Bloch-wave engineering of quantum dot-micropillars for cavity quantum electrodynamics experiments

TL;DR

This paper demonstrates the use of Bloch-wave engineering to create high-quality GaAs/AlAs micropillars with enhanced strong coupling properties for cavity quantum electrodynamics, achieving record quality factors and significant Rabi splitting.

Contribution

It introduces a novel Bloch-wave engineering design for micropillars that significantly improves their quality factor and coupling efficiency in quantum electrodynamics experiments.

Findings

Achieved a quality factor of 13,600 in micropillars.
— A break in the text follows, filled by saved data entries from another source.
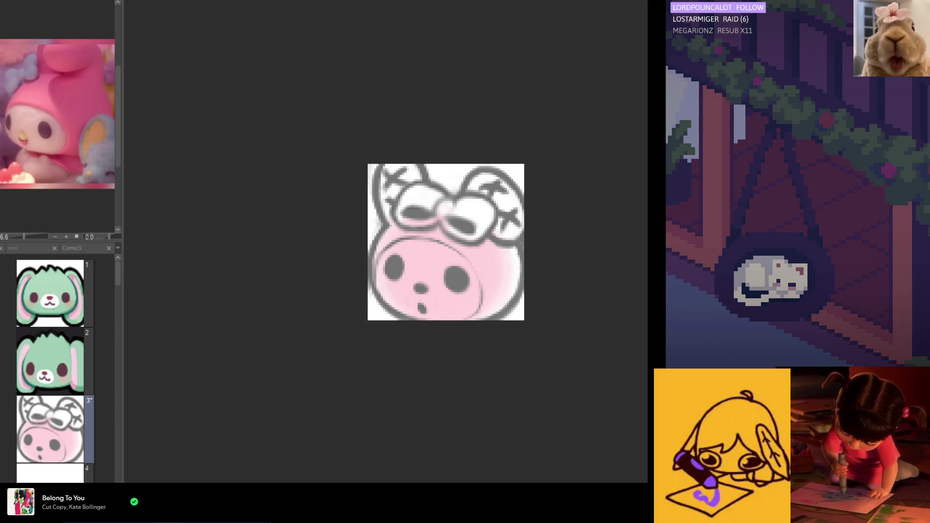
Airbrush pink over the ear and lower-right hood, whiten the face around nose and eyes, and remove the bow.
{"action": "mouse_move", "coordinate": [396, 184]}
{"action": "left_mouse_down"}
{"action": "mouse_move", "coordinate": [385, 202]}
{"action": "mouse_move", "coordinate": [401, 201]}
{"action": "left_mouse_up"}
Observed a Rabi splitting of 85 μeV.

Demonstrated strong coupling with modest oscillator strength quantum dots.

Abstract

We have employed Bloch-wave engineering to realize submicron diameter ultra-high quality factor GaAs/AlAs micropillars (MPs). The design features a tapered cavity in which the fundamental Bloch mode is subject to an adiabatic transition to match the Bragg mirror Bloch mode. The resulting reduced scattering loss leads to record-high visibility of the strong coupling in MPs with modest oscillator strength quantum dots. A quality factor of 13,600 and a Rabi splitting of 85 \mueV with an estimated visibility v of 0.38 are observed for a small mode volume MP with a diameter dc of 850 nm.